Bottom line: I think Yates is exaggerating what we know about the cost and quality of public vs. private prisons, and perhaps giving undue weight to the negative findings of the IG report, even though that report didn’t control for inmate demographics, didn’t fully use valid performance measures, and so on.
But here’s what’s possibly even more important: prisons have begun experimenting with performance measures and performance-based contracting. The UK has been a pioneer in this movement, but it’s been used to a limited extent in the U.S. too. A small amount of the contract payment in the Taft case was performance-based. Also, there was a prison-privatization bill in Florida that never became law; it was defeated for general anti-privatization reasons, but if it had passed, it would have implemented some performance-based contracting.
It might seem surprising, but private prisons have almost never been evaluated on their performance and compensated on that basis. Pro-privatization people have often favored prison privatization on the grounds that the market (unlike, usually, government) has the advantage of greater flexibility to experiment and also has greater scope for incentives to work. Maybe that’s usually true, but in the case of prisons, both of these elements have usually been false: private prisons have had limited scope for experimentation (the contracts have often reproduced the entire public-sector rulebook in excruciating detail) and have also had limited incentives (contract payments have rarely incorporated performance-based elements).

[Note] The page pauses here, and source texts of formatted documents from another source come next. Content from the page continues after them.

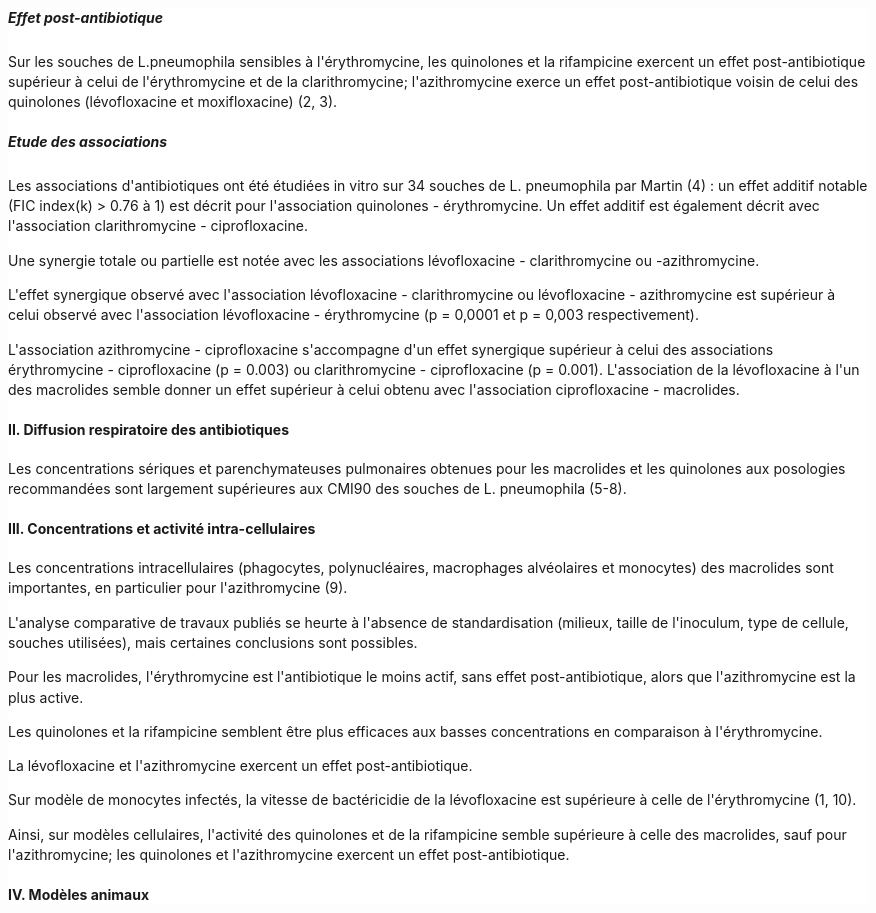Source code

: ##### Effet post-antibiotique

Sur les souches de L.pneumophila sensibles à l'érythromycine, les quinolones et la rifampicine exercent un effet post-antibiotique supérieur à celui de l'érythromycine et de la clarithromycine; l'azithromycine exerce un effet post-antibiotique voisin de celui des quinolones (lévofloxacine et moxifloxacine) (2, 3).

##### Etude des associations

Les associations d'antibiotiques ont été étudiées in vitro sur 34 souches de L. pneumophila par Martin (4) : un effet additif notable (FIC index(k) > 0.76 à 1) est décrit pour l'association quinolones - érythromycine. Un effet additif est également décrit avec l'association clarithromycine - ciprofloxacine.

Une synergie totale ou partielle est notée avec les associations lévofloxacine - clarithromycine ou -azithromycine.

L'effet synergique observé avec l'association lévofloxacine - clarithromycine ou lévofloxacine - azithromycine est supérieur à celui observé avec l'association lévofloxacine - érythromycine (p = 0,0001 et p = 0,003 respectivement).

L'association azithromycine - ciprofloxacine s'accompagne d'un effet synergique supérieur à celui des associations érythromycine - ciprofloxacine (p = 0.003) ou clarithromycine - ciprofloxacine (p = 0.001). L'association de la lévofloxacine à l'un des macrolides semble donner un effet supérieur à celui obtenu avec l'association ciprofloxacine - macrolides.

#### II. Diffusion respiratoire des antibiotiques

Les concentrations sériques et parenchymateuses pulmonaires obtenues pour les macrolides et les quinolones aux posologies recommandées sont largement supérieures aux CMI90 des souches de L. pneumophila (5-8).

#### III. Concentrations et activité intra-cellulaires

Les concentrations intracellulaires (phagocytes, polynucléaires, macrophages alvéolaires et monocytes) des macrolides sont importantes, en particulier pour l'azithromycine (9).

L'analyse comparative de travaux publiés se heurte à l'absence de standardisation (milieux, taille de l'inoculum, type de cellule, souches utilisées), mais certaines conclusions sont possibles.

Pour les macrolides, l'érythromycine est l'antibiotique le moins actif, sans effet post-antibiotique, alors que l'azithromycine est la plus active.

Les quinolones et la rifampicine semblent être plus efficaces aux basses concentrations en comparaison à l'érythromycine.

La lévofloxacine et l'azithromycine exercent un effet post-antibiotique.

Sur modèle de monocytes infectés, la vitesse de bactéricidie de la lévofloxacine est supérieure à celle de l'érythromycine (1, 10).

Ainsi, sur modèles cellulaires, l'activité des quinolones et de la rifampicine semble supérieure à celle des macrolides, sauf pour l'azithromycine; les quinolones et l'azithromycine exercent un effet post-antibiotique.

#### IV. Modèles animaux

In light of that, maybe it’s even surprising that private prisons have done as well as they have in the comparative studies. Be that as it may, the advent of performance-based contracting could open up possibilities for substantial quality improvements. This could work in the public sector too (bonus payments for public prison wardens?), but the private sector is probably better situated to take advantage of monetary incentives. So if the federal government stops contracting with private prison firms now, it may miss out on these potential quality improvements. Not only that: if the federal government continued contracting with private prison firms, it could itself take the lead in implementing performance-based contracting and thus be a driver in these quality gains.
This means that even if all the bad things about private prisons are true, the best strategy may be instead “Mend it, don’t end it.”